Thyssenkrupp Steel under increasing pressure to go green
Handelsblatt
German conglomerate thyssenkrupp finds it increasingly difficult to spin off its troubled steelmaking division, Kevin Knitterscheidt and Martin Murphy write in Handelsblatt. In order to successfully sell off its core business, the group will have to reduce the amount of CO2 emitted by the unit. Customers, especially from the automotive industry, demand steel that is produced without CO2 emissions, Knitterscheidt and Murphy stress. In a recent letter addressed to employees, Bernhard Osburg, chairman of thyssenkrupp Steel Europe AG, said that the clean production of steel was essential for the division’s continued existence. "In no other area is time running out more than here," he wrote. Steel foundries, along with coal-fired power plants, are among the largest emitters of CO2 in Europe. Thyssenkrupp’s Duisburg site alone emits 20 million tonnes annually. With the tightening of environmental laws, the operation of blast furnaces will become impossible unless more hydrogen is fed into the production cycle, Knitterscheidt and Murphy note.

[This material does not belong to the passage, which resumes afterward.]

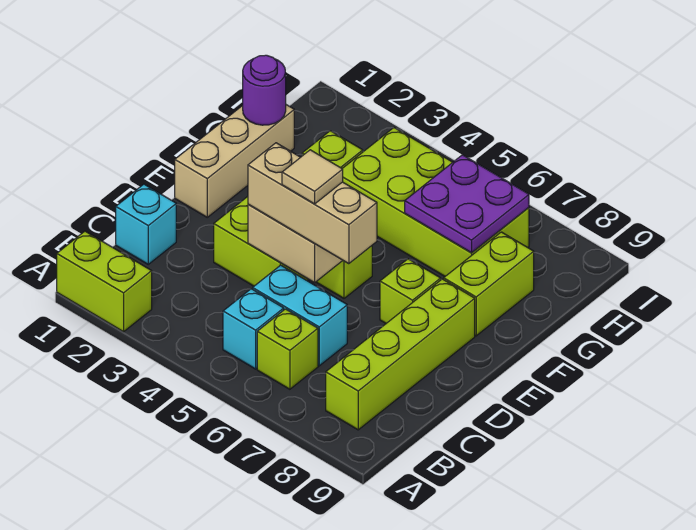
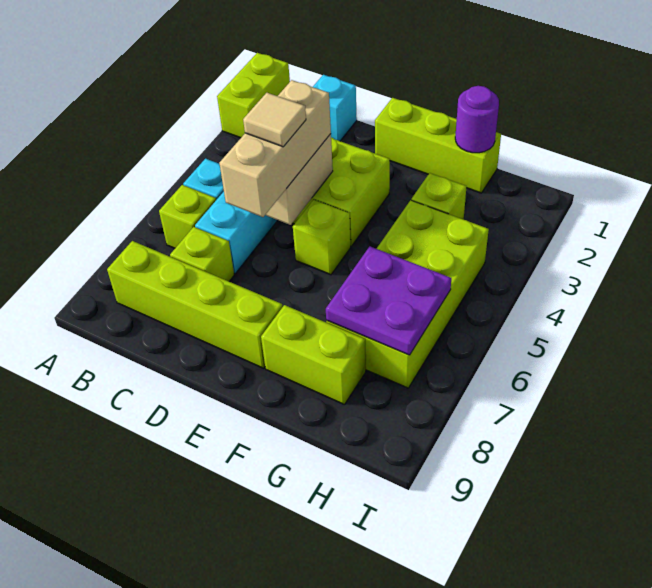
tan 1x3 brick [175,105,294,217] -> lime 1x3 brick [375,98,501,193]
lime 1x1 brick [380,259,441,323] -> lime 1x1 brick moved to [170,227,234,281]

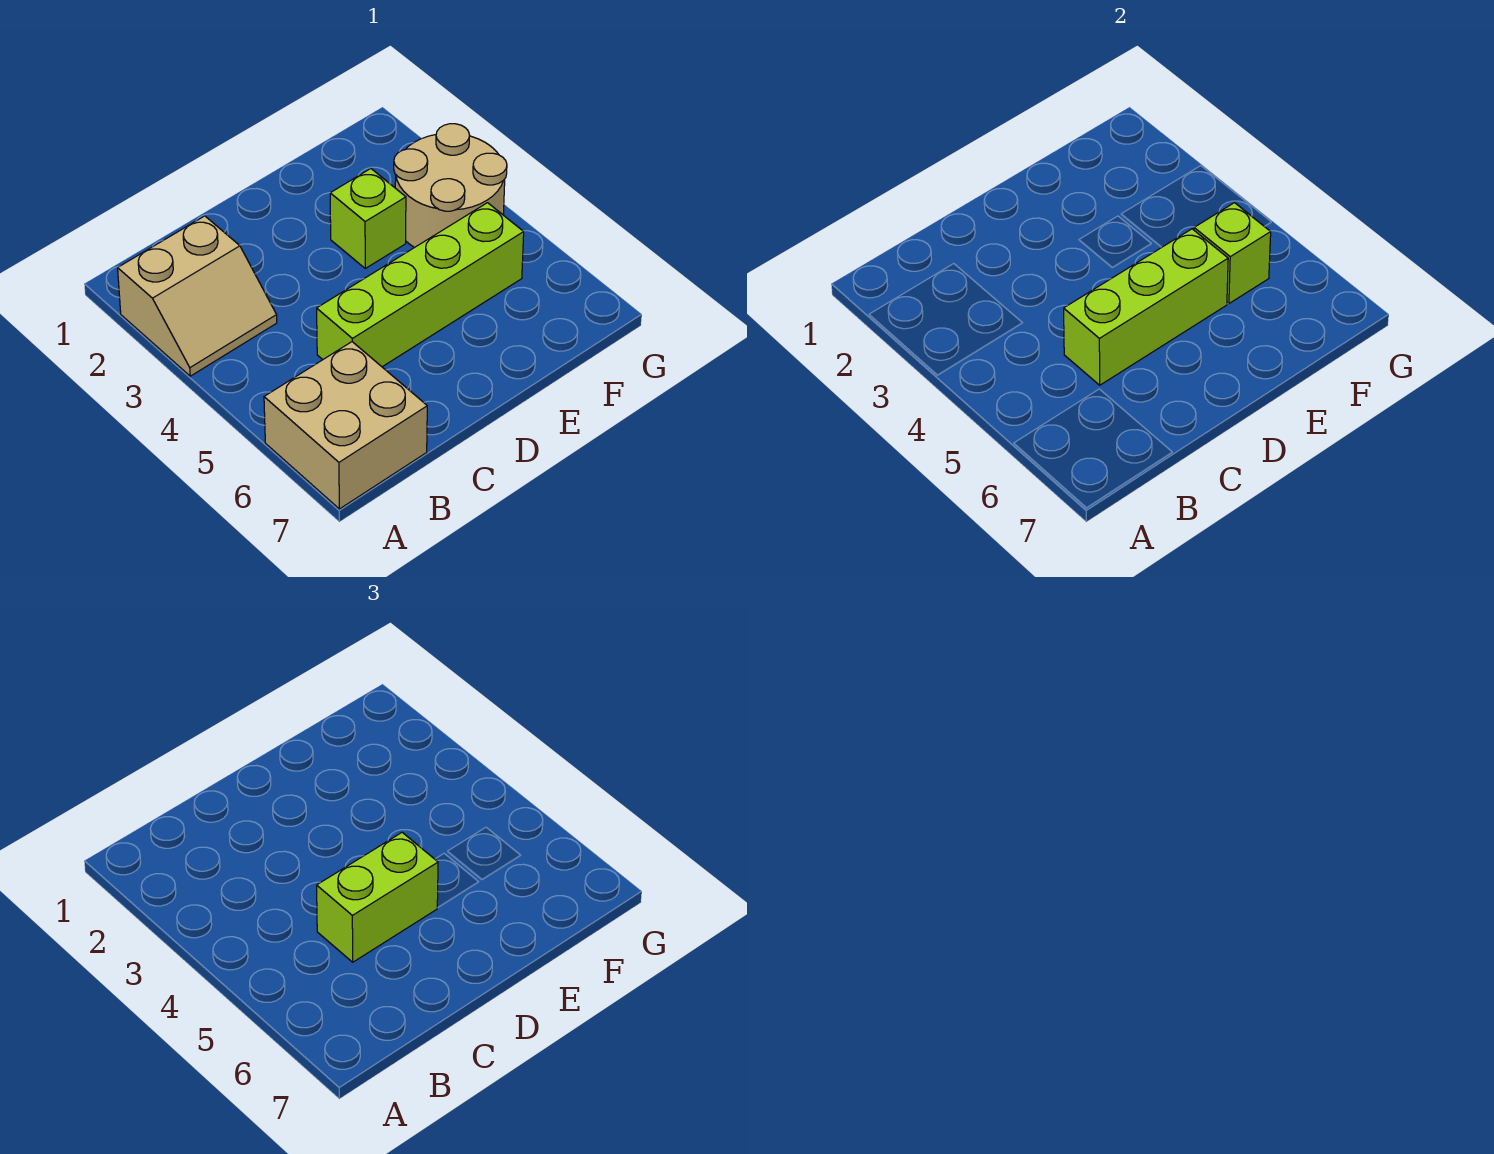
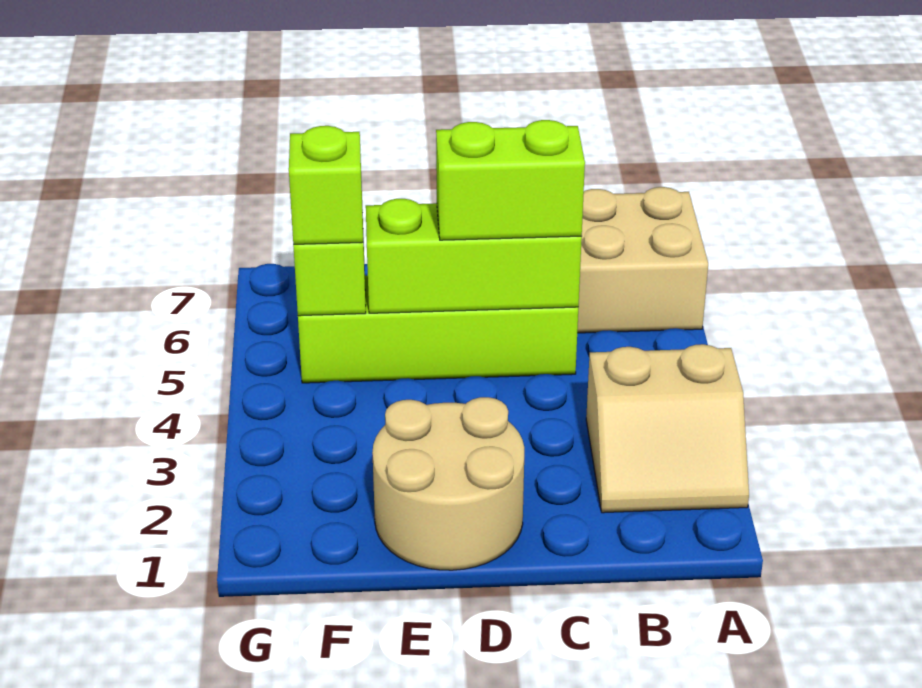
tan 2x2 slope [118,216,277,376] -> tan 2x2 slope turned to [586,344,749,513]
lime 1x1 brick [330,169,406,268] -> lime 1x1 brick moved to [289,126,363,244]
tan 2x2 round brick [394,124,507,248] -> tan 2x2 round brick moved to [372,397,524,570]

Like other producers, thyssenkrupp has launched programmes to reduce CO2 emissions. The group aims to complete the switch by 2050. From the perspective of investors and customers, however, that target is way too far in the future. "We need green steel now," Handelsblatt quotes the head of a large German car manufacturer, who wanted to remain anonymous. Mercedes-Benz AG has recently taken an equity stake in Swedish startup H2 Green Steel (H2GS) as a way to introduce CO2-free steel into series production. Other manufacturers are following suit.
The German government said earlier this year that it would spend an additional 5 billion euros on the climate-friendly restructuring of the country’s steel industry between 2022 and 2024.